- **Input data**:
═══

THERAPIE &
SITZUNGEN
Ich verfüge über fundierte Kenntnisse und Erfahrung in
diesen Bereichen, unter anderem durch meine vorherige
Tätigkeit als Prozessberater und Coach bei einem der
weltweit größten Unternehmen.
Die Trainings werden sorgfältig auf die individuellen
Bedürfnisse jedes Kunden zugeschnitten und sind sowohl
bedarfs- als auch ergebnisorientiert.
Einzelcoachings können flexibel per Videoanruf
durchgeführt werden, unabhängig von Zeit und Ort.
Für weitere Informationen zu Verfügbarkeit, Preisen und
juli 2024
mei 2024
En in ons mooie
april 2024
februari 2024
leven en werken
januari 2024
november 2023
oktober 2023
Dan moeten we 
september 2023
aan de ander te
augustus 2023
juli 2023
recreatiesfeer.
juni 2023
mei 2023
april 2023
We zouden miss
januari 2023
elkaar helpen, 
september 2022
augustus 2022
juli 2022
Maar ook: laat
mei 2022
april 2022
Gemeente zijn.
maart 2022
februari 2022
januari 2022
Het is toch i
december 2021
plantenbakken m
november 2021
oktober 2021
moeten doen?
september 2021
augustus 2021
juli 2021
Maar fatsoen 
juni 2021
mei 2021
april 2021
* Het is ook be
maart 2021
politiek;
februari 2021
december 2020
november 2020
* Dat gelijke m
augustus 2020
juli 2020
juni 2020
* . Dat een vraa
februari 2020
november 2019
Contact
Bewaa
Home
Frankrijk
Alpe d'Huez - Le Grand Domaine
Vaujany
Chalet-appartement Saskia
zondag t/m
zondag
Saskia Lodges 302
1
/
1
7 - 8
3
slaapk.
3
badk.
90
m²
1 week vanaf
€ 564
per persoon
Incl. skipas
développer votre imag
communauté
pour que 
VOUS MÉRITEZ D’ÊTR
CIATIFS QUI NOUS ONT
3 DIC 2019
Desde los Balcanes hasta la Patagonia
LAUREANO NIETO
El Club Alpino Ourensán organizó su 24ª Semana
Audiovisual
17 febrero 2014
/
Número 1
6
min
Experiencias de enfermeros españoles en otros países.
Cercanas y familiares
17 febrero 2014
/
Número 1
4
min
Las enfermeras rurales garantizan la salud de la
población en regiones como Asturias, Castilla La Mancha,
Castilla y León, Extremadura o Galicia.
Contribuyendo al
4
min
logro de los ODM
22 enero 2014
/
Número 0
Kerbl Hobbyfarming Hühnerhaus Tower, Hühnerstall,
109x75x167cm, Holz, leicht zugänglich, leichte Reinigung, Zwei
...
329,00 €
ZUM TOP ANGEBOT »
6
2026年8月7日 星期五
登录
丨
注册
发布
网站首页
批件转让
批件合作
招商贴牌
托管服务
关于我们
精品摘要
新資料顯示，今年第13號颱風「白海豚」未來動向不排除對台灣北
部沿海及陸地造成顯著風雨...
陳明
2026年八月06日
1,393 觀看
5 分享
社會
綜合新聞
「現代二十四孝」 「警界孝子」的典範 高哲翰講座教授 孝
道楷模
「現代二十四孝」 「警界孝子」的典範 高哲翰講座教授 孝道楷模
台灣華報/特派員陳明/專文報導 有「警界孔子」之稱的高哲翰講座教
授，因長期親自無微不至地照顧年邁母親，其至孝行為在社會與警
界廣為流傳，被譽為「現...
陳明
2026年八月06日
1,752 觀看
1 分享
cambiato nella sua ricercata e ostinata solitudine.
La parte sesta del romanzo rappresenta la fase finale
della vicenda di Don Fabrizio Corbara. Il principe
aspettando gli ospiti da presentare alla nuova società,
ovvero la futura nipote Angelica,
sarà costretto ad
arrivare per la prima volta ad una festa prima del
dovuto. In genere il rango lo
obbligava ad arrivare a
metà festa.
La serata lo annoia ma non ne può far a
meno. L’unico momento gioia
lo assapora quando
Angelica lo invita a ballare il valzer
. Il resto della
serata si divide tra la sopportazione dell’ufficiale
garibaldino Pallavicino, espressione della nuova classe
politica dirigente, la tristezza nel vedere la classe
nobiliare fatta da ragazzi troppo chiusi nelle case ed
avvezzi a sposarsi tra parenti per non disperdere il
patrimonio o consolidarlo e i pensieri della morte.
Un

═══

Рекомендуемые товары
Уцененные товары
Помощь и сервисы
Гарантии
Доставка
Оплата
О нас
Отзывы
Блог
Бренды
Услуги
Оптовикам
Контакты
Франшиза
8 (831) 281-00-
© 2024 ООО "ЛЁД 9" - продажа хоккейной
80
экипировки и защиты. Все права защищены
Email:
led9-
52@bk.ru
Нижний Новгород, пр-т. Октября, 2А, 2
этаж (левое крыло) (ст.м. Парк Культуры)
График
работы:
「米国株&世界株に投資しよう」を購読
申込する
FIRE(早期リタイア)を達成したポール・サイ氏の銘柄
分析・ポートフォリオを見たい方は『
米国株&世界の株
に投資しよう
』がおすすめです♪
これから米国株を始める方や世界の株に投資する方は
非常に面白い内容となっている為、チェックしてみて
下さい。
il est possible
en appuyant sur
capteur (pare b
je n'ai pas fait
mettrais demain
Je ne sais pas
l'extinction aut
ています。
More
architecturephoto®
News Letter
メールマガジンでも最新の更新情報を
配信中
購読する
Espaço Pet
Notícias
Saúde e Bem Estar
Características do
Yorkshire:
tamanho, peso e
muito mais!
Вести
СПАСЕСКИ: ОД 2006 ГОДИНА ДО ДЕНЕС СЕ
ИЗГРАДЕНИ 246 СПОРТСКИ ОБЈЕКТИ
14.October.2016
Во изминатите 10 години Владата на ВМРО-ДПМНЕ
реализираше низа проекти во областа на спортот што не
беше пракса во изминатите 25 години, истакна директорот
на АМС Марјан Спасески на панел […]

═══

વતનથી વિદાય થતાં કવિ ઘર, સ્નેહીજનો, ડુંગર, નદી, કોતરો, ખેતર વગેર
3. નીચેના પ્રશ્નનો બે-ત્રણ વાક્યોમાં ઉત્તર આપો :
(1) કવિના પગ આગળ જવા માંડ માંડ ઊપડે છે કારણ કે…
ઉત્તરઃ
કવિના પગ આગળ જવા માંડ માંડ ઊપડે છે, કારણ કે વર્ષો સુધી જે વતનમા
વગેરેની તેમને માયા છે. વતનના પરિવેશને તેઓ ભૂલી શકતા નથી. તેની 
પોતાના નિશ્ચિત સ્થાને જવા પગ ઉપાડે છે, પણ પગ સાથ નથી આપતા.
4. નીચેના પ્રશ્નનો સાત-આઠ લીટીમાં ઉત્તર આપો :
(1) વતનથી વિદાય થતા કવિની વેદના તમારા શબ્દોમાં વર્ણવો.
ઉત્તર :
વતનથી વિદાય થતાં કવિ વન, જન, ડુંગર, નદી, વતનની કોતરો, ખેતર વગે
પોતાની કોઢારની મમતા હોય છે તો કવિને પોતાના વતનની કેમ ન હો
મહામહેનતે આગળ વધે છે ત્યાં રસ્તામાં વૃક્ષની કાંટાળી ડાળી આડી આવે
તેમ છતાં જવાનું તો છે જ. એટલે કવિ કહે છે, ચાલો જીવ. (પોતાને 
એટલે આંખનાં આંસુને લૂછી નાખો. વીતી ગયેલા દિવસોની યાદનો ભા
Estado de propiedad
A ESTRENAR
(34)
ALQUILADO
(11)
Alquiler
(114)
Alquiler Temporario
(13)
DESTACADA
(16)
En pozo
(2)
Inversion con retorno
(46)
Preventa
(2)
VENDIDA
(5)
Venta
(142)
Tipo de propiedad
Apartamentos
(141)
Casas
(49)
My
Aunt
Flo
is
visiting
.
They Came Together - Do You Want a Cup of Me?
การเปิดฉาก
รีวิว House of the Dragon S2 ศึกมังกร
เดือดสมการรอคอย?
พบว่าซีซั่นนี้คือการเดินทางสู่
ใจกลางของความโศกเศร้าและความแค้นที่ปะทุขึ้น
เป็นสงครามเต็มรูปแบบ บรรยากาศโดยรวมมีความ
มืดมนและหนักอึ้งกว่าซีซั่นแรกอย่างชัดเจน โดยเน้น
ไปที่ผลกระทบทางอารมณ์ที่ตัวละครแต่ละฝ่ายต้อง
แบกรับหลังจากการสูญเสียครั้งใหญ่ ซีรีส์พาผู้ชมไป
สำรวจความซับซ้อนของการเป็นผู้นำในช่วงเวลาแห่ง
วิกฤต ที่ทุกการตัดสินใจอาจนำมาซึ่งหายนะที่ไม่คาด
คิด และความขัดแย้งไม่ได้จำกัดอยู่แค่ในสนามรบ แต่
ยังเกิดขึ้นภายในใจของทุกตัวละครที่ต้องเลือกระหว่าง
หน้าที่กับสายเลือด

═══

- **Task brief**: Restate word for word the entries above, starting at the line with "этаж (левое крыло) (ст.м. Парк Культуры)" and ending at the line with "на АМС Марјан Спасески на панел […]", inclusive, and no others.

- **Written reply**:
этаж (левое крыло) (ст.м. Парк Культуры)
График
работы:
「米国株&世界株に投資しよう」を購読
申込する
FIRE(早期リタイア)を達成したポール・サイ氏の銘柄
分析・ポートフォリオを見たい方は『
米国株&世界の株
に投資しよう
』がおすすめです♪
これから米国株を始める方や世界の株に投資する方は
非常に面白い内容となっている為、チェックしてみて
下さい。
il est possible
en appuyant sur
capteur (pare b
je n'ai pas fait
mettrais demain
Je ne sais pas
l'extinction aut
ています。
More
architecturephoto®
News Letter
メールマガジンでも最新の更新情報を
配信中
購読する
Espaço Pet
Notícias
Saúde e Bem Estar
Características do
Yorkshire:
tamanho, peso e
muito mais!
Вести
СПАСЕСКИ: ОД 2006 ГОДИНА ДО ДЕНЕС СЕ
ИЗГРАДЕНИ 246 СПОРТСКИ ОБЈЕКТИ
14.October.2016
Во изминатите 10 години Владата на ВМРО-ДПМНЕ
реализираше низа проекти во областа на спортот што не
беше пракса во изминатите 25 години, истакна директорот
на АМС Марјан Спасески на панел […]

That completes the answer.